Document text –
_ _ _ _ _
Data Analysis and Reporting that Results in Action
EIP has a well-earned reputation for organizing, developing, and interpreting pollution and public health data that leads to successful enforcement outcomes, stronger permits, and tougher federal pollution standards. The EPA, for example, credited our exhaustive documentation of contamination from leaking coal ash dumps—which we made publicly available at Ashtracker.org and through widely distributed reports—for getting EPA the information it needed to establish the first national cleanup standards for these sites.
Our plant-by-plant analysis of nitrogen discharges from slaughterhouses will drive EPA regulation of the meat packing industry. EIP’s continuous monitoring of benzene concentrations in neighborhoods close to steel plants in Pennsylvania’s Mon Valley documented unhealthy concentrations of this carcinogen, and we’ll use the data to strengthen new emission standards that EPA is expected to propose for steel plants in 2023.
Our investigative reports are a resource for communities, activists, and decision makers and are frequently cited in the news media. For example, we marked the 50th anniversary of the Clean Water Act by releasing our state-by-state assessment of the health of our nation’s waterways, nearly half of which remain impaired, along with our solutions for what can be done to make them fishable and swimmable for future generations. The report generated 627 news stories across the country, including a prominent editorial in The New York Times and stories by NPR and the Associated Press. Later the same year, we released a national report on the widespread failure of the power industry to clean up leaking coal ash dumps, which featured in at least 554 news stories, including The Los Angeles Times, Utah Public Radio, The Indianapolis Star, and Inside Climate News.
_ _ _ _ _
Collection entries
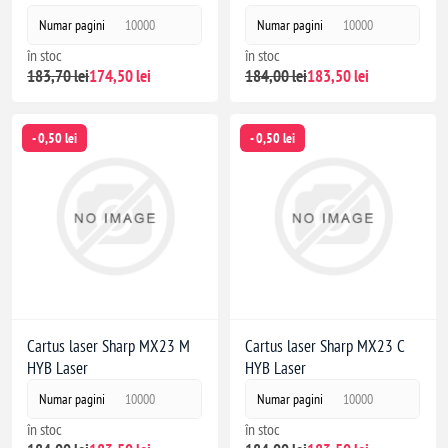
Numar pagini
10000
Numar pagini
10000
în stoc
în stoc
183,70 lei
174,50 lei
184,00 lei
183,50 lei
- 0,50 lei
- 0,50 lei
Cartus laser Sharp MX23 M
Cartus laser Sharp MX23 C
HYB Laser
HYB Laser
Numar pagini
10000
Numar pagini
10000
în stoc
în stoc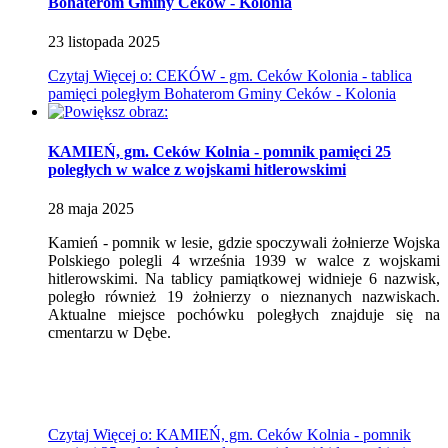
Bohaterom Gminy Ceków - Kolonia
23
listopada
2025
Czytaj
Więcej
o: CEKÓW - gm. Ceków Kolonia - tablica
pamięci poległym Bohaterom Gminy Ceków - Kolonia
KAMIEŃ, gm. Ceków Kolnia - pomnik pamięci 25
poległych w walce z wojskami hitlerowskimi
28
maja
2025
Kamień - pomnik w lesie, gdzie spoczywali żołnierze Wojska
Polskiego polegli 4 września 1939 w walce z wojskami
hitlerowskimi. Na tablicy pamiątkowej widnieje 6 nazwisk,
poległo również 19 żołnierzy o nieznanych nazwiskach.
Aktualne miejsce pochówku poległych znajduje się na
cmentarzu w Dębe.
Czytaj
Więcej
o: KAMIEŃ, gm. Ceków Kolnia - pomnik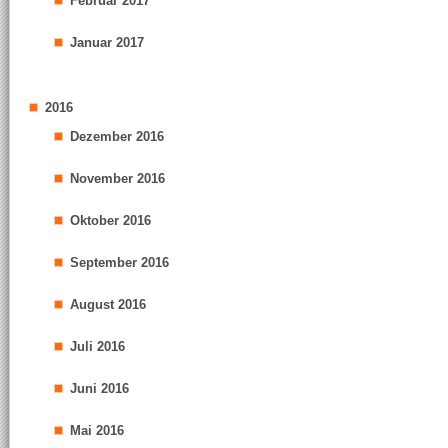
Februar 2017
Januar 2017
2016
Dezember 2016
November 2016
Oktober 2016
September 2016
August 2016
Juli 2016
Juni 2016
Mai 2016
_ _ _ _ _
Explore the material –
a. Print, word for word, the part of the passage on EIP's data analysis and reporting that begins at the words "Our investigative reports" and stops after "Inside Climate News.".
b. According to the passage on EIP's data analysis and reporting, how many news stories did the state-by-state assessment of the nation's waterways generate?

Exercise solutions –
a.
Our investigative reports are a resource for communities, activists, and decision makers and are frequently cited in the news media. For example, we marked the 50th anniversary of the Clean Water Act by releasing our state-by-state assessment of the health of our nation’s waterways, nearly half of which remain impaired, along with our solutions for what can be done to make them fishable and swimmable for future generations. The report generated 627 news stories across the country, including a prominent editorial in The New York Times and stories by NPR and the Associated Press. Later the same year, we released a national report on the widespread failure of the power industry to clean up leaking coal ash dumps, which featured in at least 554 news stories, including The Los Angeles Times, Utah Public Radio, The Indianapolis Star, and Inside Climate News.

b. 627 news stories.